The research from the financial services company’s philanthropic arm also found that the most popular categories for a side project include small business (24%), technology (19%) and arts and culture (19%).
If money were no object, the top three societal issues workers would look to tackle are the environment (28%), health (21%) and the ageing population (12%).
But money is the main thing holding them back from pursuing a side project, according to 41 per cent of respondents, as well as lack of time generally (16%) and work commitments (14%).
The Foundation released the research to mark the launch of this year’s applications for its Tomorrow Fund, which gives away $1 million in grants each year to everyday Australians doing amazing things in their communities.
AMP Foundation Head of Sustainability Helen Liondos says that with the right support, more engineering and manufacturing workers will be able to make their dreams a reality.

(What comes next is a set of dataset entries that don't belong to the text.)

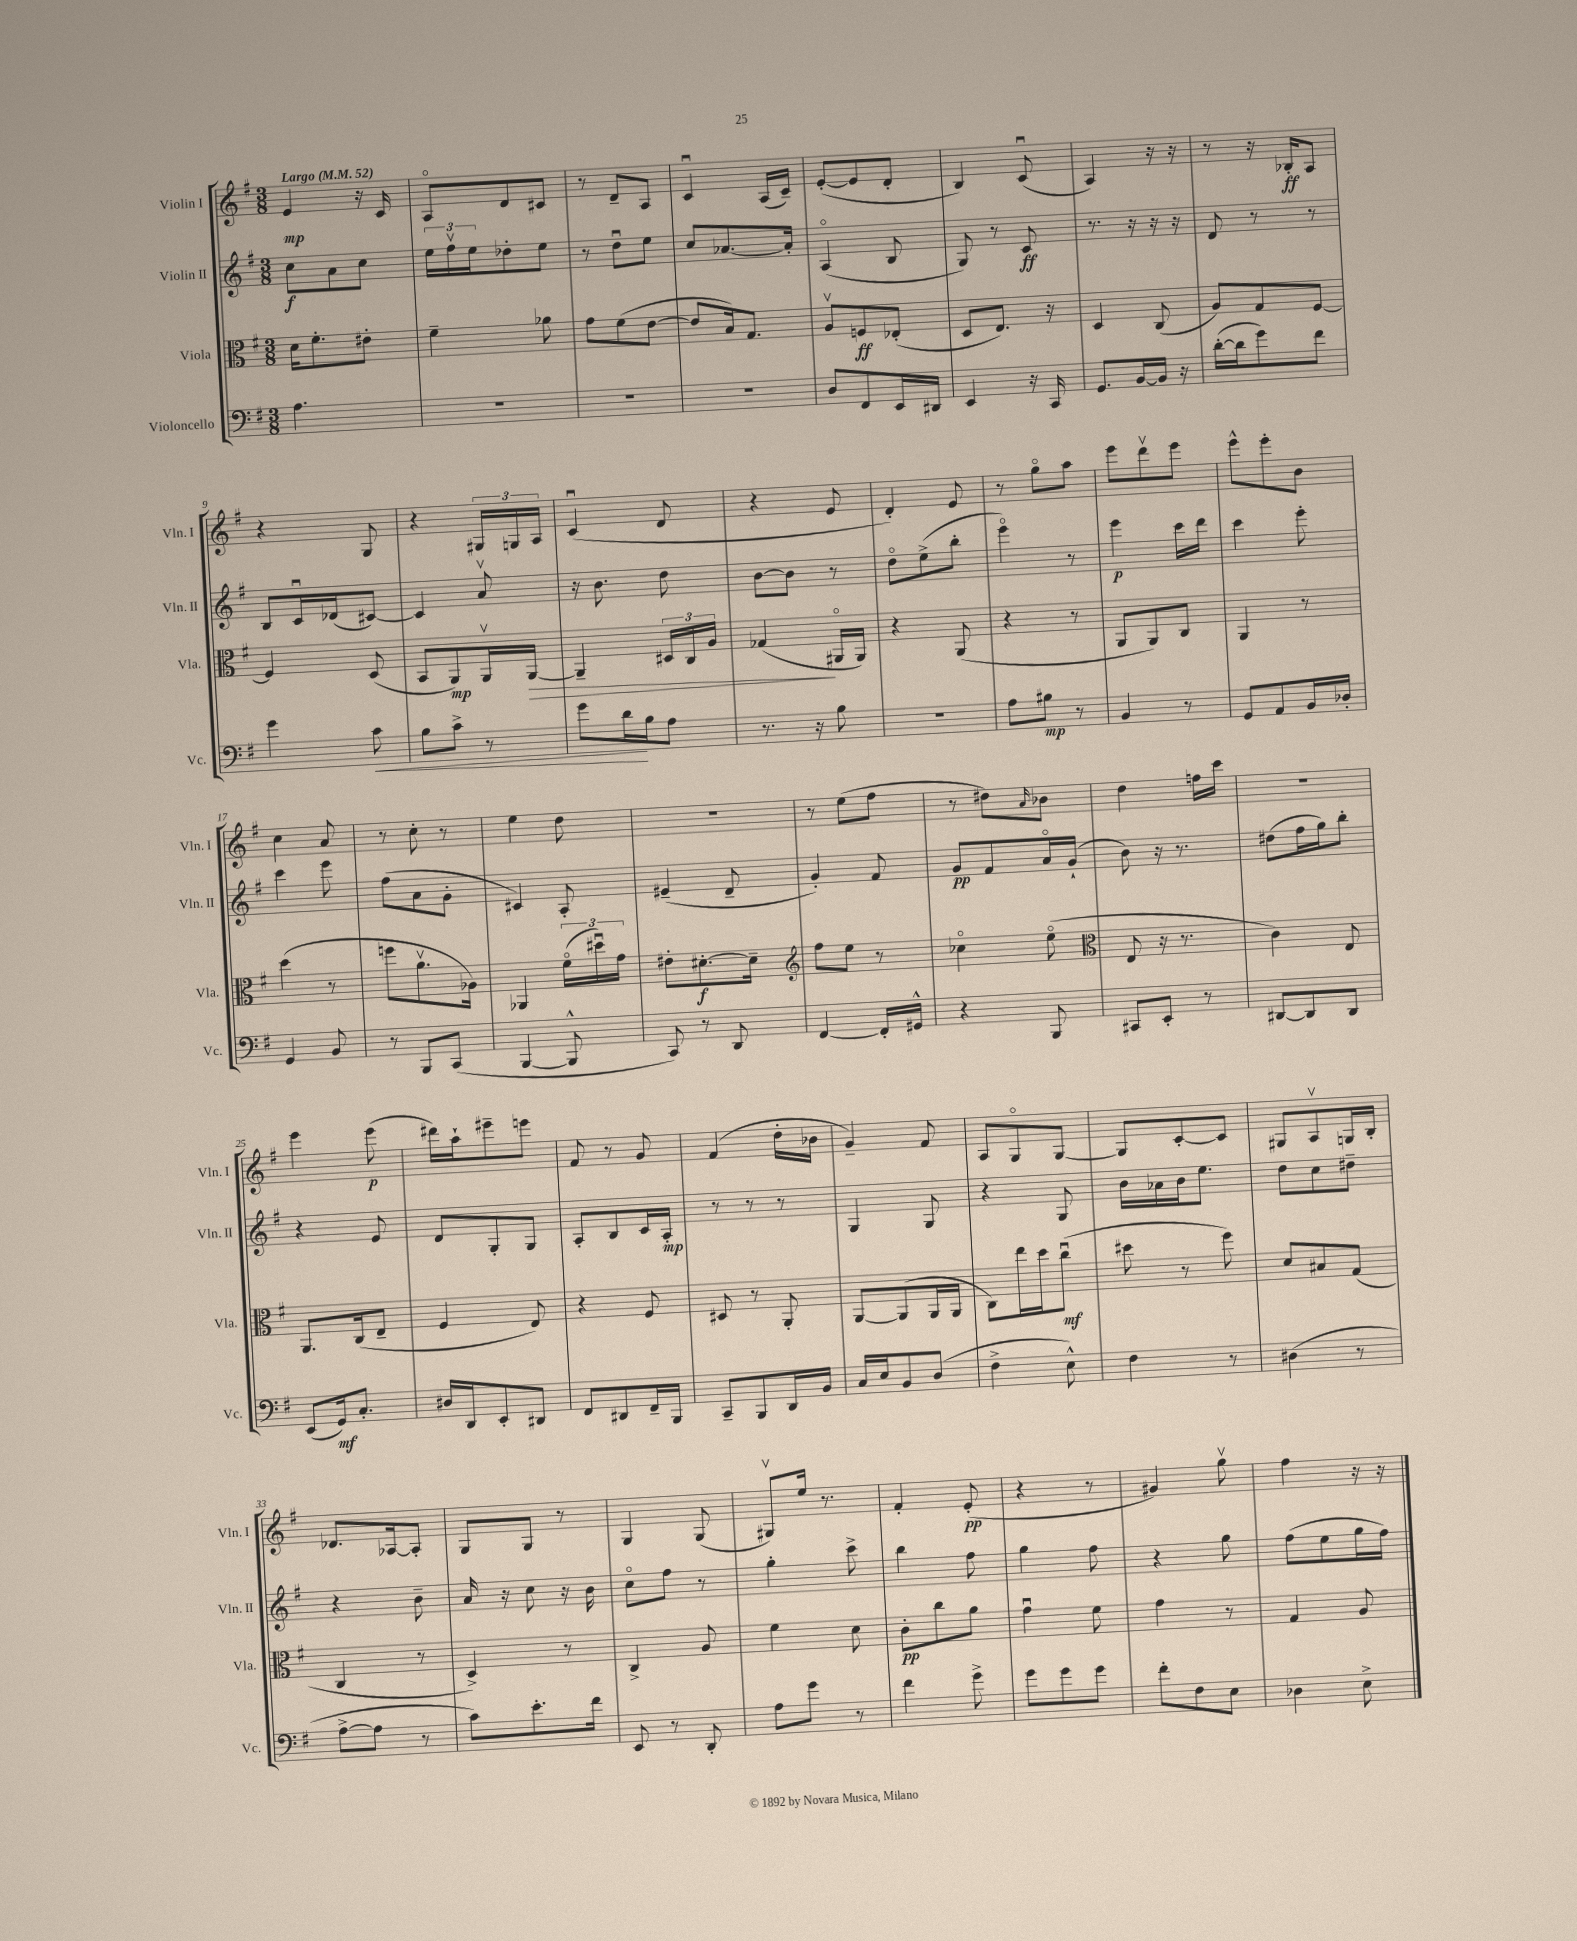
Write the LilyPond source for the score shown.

<<
\new StaffGroup <<
\new Staff = "s0" \with { instrumentName = "Violin I" shortInstrumentName = "Vln. I" } {
    \clef treble \key g \major \numericTimeSignature \time 3/8 \tempo "Largo" 4 = 52
    e'4\mp r16 c'16 |
    a8\flageolet d'8 cis'8 |
    r8 d'8-- a8 |
    c'4\downbow a16( c'16--) |
    e'8~-.( e'8 d'8-. |
    b4) c'8\downbow( |
    a4) r16 r16 |
    r8 r16 bes16-.\ff a8 |
    r4 g8 |
    r4 \tuplet 3/2 { gis16 g16 a16 } |
    c'4\downbow( d'8 |
    r4 e'8 |
    d'4-.) e'8 |
    r8 g''8\flageolet a''8 |
    e'''8 d'''8\upbow e'''8 |
    e'''8-^ e'''8-. b'8 |
    c''4 a'8 |
    r8 c''8-. r8 |
    e''4 d''8 |
    R4. |
    r8 e''8( fis''8 |
    r8 dis''8) \grace { a'16 } bes'8 |
    d''4 f''16 c'''16 |
    R4. |
    e'''4 e'''8\p( |
    dis'''16) a''16-! eis'''8-- e'''8 |
    fis'8 r8 g'8 |
    fis'4( d''16-. bes'16 |
    g'4--) fis'8 |
    a8 g8\flageolet g8~ |
    g8 c'8~-. c'8 |
    gis8 a8\upbow g16 b16-. |
    des'8. aes16~ aes8-. |
    g8 g8 r8 |
    g4 g8( |
    gis8\upbow) e''16 r8. |
    fis'4-. e'8-.\pp( |
    r4 r8 |
    gis'4) g''8\upbow |
    fis''4 r16 r16 \bar "|." |
}
\new Staff = "s1" \with { instrumentName = "Violin II" shortInstrumentName = "Vln. II" } {
    \clef treble \key g \major \numericTimeSignature \time 3/8
    c''8\f a'8 c''8 |
    \tuplet 3/2 { e''16 fis''16\upbow e''16 } des''8-. e''8 |
    r8 d''8\downbow e''8 |
    c''8 aes'8.~ aes'16-. |
    a4\flageolet( b8 |
    g8) r8 c'8\ff |
    r8. r16 r16 r16 |
    d'8 r8 r8 |
    b8 c'16\downbow des'16( cis'8~) |
    cis'4 a'8\upbow |
    r16 b'8. d''8 |
    b'8~ b'8 r8 |
    d''8\flageolet e''8->( b''8-. |
    e'''4\flageolet) r8 |
    e'''4\p c'''16 d'''16 |
    c'''4 e'''8-. |
    c'''4 e'''8 |
    fis''8( a'8 g'8-. |
    cis'4) a8-. |
    eis'4--( d'8-- |
    g'4-.) fis'8 |
    g'8\pp fis'8 a'16\flageolet g'16-!( |
    b'8) r16 r8. |
    dis''8( fis''16 g''16) b''8-. |
    r4 e'8 |
    d'8 g8-. g8 |
    a8-. b8 c'16 a16-.\mp |
    r8 r8 r8 |
    g4 g8 |
    r4 g8 |
    b'16 aes'16 b'16 e''8. |
    d''8 c''8 dis''8-- |
    r4 b'8-- |
    a'16 r16 c''8 r16 b'16 |
    c''8\flageolet fis''8 r8 |
    g''4-. c'''8-> |
    b''4 fis''8 |
    g''4 fis''8 |
    r4 g''8 |
    fis''8( e''8 g''16 fis''16) \bar "|." |
}
\new Staff = "s2" \with { instrumentName = "Viola" shortInstrumentName = "Vla." } {
    \clef alto \key g \major \numericTimeSignature \time 3/8
    d'16 fis'8.-. eis'8-. |
    fis'4-- aes'8 |
    g'8 fis'8( e'8~ |
    e'8 b16) g8. |
    a8\upbow f8\ff ees8-.( |
    d8 e8.) r16 |
    d4 c8( |
    a8) g8 fis8~ |
    fis4 d8( |
    b,8 a,8\mp) a,16\upbow a,16~\> |
    a,4-- \tuplet 3/2 { dis16 c16 a16 } |
    ges4\!( ais,16\flageolet ais,16) |
    r4 a,8( |
    r4 r8 |
    a,8 a,8) c8 |
    a,4 r8 |
    d''4( r8 |
    f''8 a'8.\upbow aes16) |
    aes,4 \tuplet 3/2 { fis'16\flageolet( dis''16\downbow) g'16 } |
    eis'8-. dis'8.~-.\f dis'16-- |
    \clef treble fis''8 e''8 r8 |
    ces''4\flageolet e''8\flageolet( |
    \clef alto e8 r16 r8. |
    c'4) e8 |
    a,8. c16( e8-- |
    fis4 e8) |
    r4 fis8 |
    dis8 r8 a,8-. |
    a,8~ a,8( a,16 a,16 |
    c8) e''16 d''16 c''8\downbow\mf( |
    dis''8 r8 fis''8) |
    d'8 bis8 g8( |
    c4 r8 |
    d4->) r8 |
    c4-> a8 |
    fis'4 d'8 |
    c'8-.\pp c''8 a'8 |
    g'4\downbow fis'8 |
    g'4 r8 |
    g4 a8 \bar "|." |
}
\new Staff = "s3" \with { instrumentName = "Violoncello" shortInstrumentName = "Vc." } {
    \clef bass \key g \major \numericTimeSignature \time 3/8
    a4. |
    R4. |
    R4. |
    R4. |
    d8 fis,8 e,16 dis,16 |
    e,4 r16 c,16 |
    g,8. b,16~ b,16 r16 |
    d'16~-.( d'16 g'8) fis'8 |
    g'4 c'8\< |
    b8 c'8-> r8 |
    g'8 d'16\! b16 a8 |
    r8. r16 b8 |
    R4. |
    a8 bis8\mp r8 |
    b,4 r8 |
    g,8 a,8 b,16 des16-. |
    g,4 b,8 |
    r8 b,,8 c,8( |
    b,,4~ b,,8-^ |
    c,8) r8 d,8 |
    fis,4~ fis,16-. gis,16-^ |
    r4 b,,8 |
    cis,8 e,8-. r8 |
    dis,8~ dis,8 dis,8 |
    e,8( g,16\mf) c8.-. |
    dis16 d,16 e,8-. dis,8 |
    fis,8 dis,8 fis,16-- b,,16 |
    c,8-- b,,8 d,16 b,16 |
    c16 e16 b,8 d8( |
    fis4-> e8-^) |
    fis4 r8 |
    dis4( r8 |
    a8~-> a8 r8 |
    c'8) e'8.-. fis'16 |
    e,8 r8 d,8-. |
    a8 g'8 r8 |
    fis'4 g'8-> |
    g'8 g'8 g'8 |
    fis'8-. fis8 e8 |
    des4 e8-> \bar "|." |
}
>>
>>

“The research shows engineering and manufacturing workers want to achieve amazing things in the community but money often prevents them from making a positive impact,” she says. “Many people underestimate their capacity to get funding or simply aren’t aware of the funding options available to them. At the AMP Foundation, we want to better support the talent and innovation that exists in our community and make it easier for Australians to receive funding for their passion projects.
“A grant from the AMP Tomorrow Fund can be used by our Tomorrow Makers to fund a range of things – whether it’s a vital piece of equipment, training or travel – to help them make a positive impact on Australia. We’ve found that offering such flexibility in funding can foster agility and innovation.”
Individuals of all ages, interests and abilities, working towards a goal with a community benefit, are invited to apply for grants of up to $100,000 per person before 27th May.
The Fund is now in its sixth year. Projects of past recipients include fostering emotional intelligence and resilience in young men with the aim of addressing youth suicide and domestic violence, helping medical researchers access vital brain cancer tissue, inventing a polymer made from waste that can clean up oil spills and absorb mercury, developing an app to help children with learning disabilities, such as dyslexia, read, and helping charities harness the positive power of blockchain technology.
“We have been honoured to support so many remarkable Australians during the past five years,” Liondos says. “The breadth of talent and the level of commitment to doing good in our community never fails to amaze, and I look forward to meeting our new batch of AMP Tomorrow Makers.”